- [WHAT TO WORK ON]: Every line of the data is to be retyped exactly.

RECORDS SUPPLIED Start Marker

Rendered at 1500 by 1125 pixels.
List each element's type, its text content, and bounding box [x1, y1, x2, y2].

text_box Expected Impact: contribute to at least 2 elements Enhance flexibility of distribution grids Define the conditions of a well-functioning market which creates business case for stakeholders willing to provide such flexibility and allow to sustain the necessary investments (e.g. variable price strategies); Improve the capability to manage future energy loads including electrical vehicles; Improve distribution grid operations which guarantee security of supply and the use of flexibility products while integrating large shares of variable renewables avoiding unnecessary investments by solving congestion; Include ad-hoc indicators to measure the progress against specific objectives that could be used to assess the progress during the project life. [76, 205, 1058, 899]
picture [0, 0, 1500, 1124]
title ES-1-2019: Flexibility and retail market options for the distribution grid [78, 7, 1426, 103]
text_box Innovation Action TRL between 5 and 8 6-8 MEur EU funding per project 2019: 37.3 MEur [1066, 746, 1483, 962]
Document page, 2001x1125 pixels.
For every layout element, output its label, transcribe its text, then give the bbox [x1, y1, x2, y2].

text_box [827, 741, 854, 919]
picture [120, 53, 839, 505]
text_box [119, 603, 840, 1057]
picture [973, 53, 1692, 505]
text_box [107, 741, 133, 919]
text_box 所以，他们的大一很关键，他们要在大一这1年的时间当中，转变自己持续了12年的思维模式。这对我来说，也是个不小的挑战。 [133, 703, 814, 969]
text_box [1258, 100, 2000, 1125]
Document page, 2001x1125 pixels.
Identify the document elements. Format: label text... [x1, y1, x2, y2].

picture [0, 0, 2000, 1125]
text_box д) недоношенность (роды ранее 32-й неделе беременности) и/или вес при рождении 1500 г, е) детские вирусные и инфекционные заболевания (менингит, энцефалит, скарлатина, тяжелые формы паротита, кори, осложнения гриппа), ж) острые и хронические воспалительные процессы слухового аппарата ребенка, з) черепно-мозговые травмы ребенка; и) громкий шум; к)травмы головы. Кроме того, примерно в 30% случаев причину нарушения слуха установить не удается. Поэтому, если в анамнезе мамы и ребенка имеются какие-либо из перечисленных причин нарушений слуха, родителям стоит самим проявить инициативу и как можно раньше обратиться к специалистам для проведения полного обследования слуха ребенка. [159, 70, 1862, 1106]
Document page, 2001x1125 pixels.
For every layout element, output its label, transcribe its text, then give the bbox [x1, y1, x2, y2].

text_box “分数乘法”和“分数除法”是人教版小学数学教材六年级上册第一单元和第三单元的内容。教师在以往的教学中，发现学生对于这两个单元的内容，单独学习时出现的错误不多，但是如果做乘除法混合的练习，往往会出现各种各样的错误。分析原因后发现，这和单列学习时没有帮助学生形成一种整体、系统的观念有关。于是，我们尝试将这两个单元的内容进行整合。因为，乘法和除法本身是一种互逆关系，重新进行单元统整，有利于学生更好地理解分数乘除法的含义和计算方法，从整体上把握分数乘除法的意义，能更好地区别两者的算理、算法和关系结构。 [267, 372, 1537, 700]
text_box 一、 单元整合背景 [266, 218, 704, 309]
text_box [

RECORDS SUPPLIED End Marker

- [OUTPUT]:
Rendered at 1500 by 1125 pixels.
List each element's type, its text content, and bounding box [x1, y1, x2, y2].

text_box Expected Impact: contribute to at least 2 elements Enhance flexibility of distribution grids Define the conditions of a well-functioning market which creates business case for stakeholders willing to provide such flexibility and allow to sustain the necessary investments (e.g. variable price strategies); Improve the capability to manage future energy loads including electrical vehicles; Improve distribution grid operations which guarantee security of supply and the use of flexibility products while integrating large shares of variable renewables avoiding unnecessary investments by solving congestion; Include ad-hoc indicators to measure the progress against specific objectives that could be used to assess the progress during the project life. [76, 205, 1058, 899]
picture [0, 0, 1500, 1124]
title ES-1-2019: Flexibility and retail market options for the distribution grid [78, 7, 1426, 103]
text_box Innovation Action TRL between 5 and 8 6-8 MEur EU funding per project 2019: 37.3 MEur [1066, 746, 1483, 962]
Document page, 2001x1125 pixels.
For every layout element, output its label, transcribe its text, then give the bbox [x1, y1, x2, y2].

text_box [827, 741, 854, 919]
picture [120, 53, 839, 505]
text_box [119, 603, 840, 1057]
picture [973, 53, 1692, 505]
text_box [107, 741, 133, 919]
text_box 所以，他们的大一很关键，他们要在大一这1年的时间当中，转变自己持续了12年的思维模式。这对我来说，也是个不小的挑战。 [133, 703, 814, 969]
text_box [1258, 100, 2000, 1125]
Document page, 2001x1125 pixels.
Identify the document elements. Format: label text... [x1, y1, x2, y2].

picture [0, 0, 2000, 1125]
text_box д) недоношенность (роды ранее 32-й неделе беременности) и/или вес при рождении 1500 г, е) детские вирусные и инфекционные заболевания (менингит, энцефалит, скарлатина, тяжелые формы паротита, кори, осложнения гриппа), ж) острые и хронические воспалительные процессы слухового аппарата ребенка, з) черепно-мозговые травмы ребенка; и) громкий шум; к)травмы головы. Кроме того, примерно в 30% случаев причину нарушения слуха установить не удается. Поэтому, если в анамнезе мамы и ребенка имеются какие-либо из перечисленных причин нарушений слуха, родителям стоит самим проявить инициативу и как можно раньше обратиться к специалистам для проведения полного обследования слуха ребенка. [159, 70, 1862, 1106]
Document page, 2001x1125 pixels.
For every layout element, output its label, transcribe its text, then give the bbox [x1, y1, x2, y2].

text_box “分数乘法”和“分数除法”是人教版小学数学教材六年级上册第一单元和第三单元的内容。教师在以往的教学中，发现学生对于这两个单元的内容，单独学习时出现的错误不多，但是如果做乘除法混合的练习，往往会出现各种各样的错误。分析原因后发现，这和单列学习时没有帮助学生形成一种整体、系统的观念有关。于是，我们尝试将这两个单元的内容进行整合。因为，乘法和除法本身是一种互逆关系，重新进行单元统整，有利于学生更好地理解分数乘除法的含义和计算方法，从整体上把握分数乘除法的意义，能更好地区别两者的算理、算法和关系结构。 [267, 372, 1537, 700]
text_box 一、 单元整合背景 [266, 218, 704, 309]
text_box [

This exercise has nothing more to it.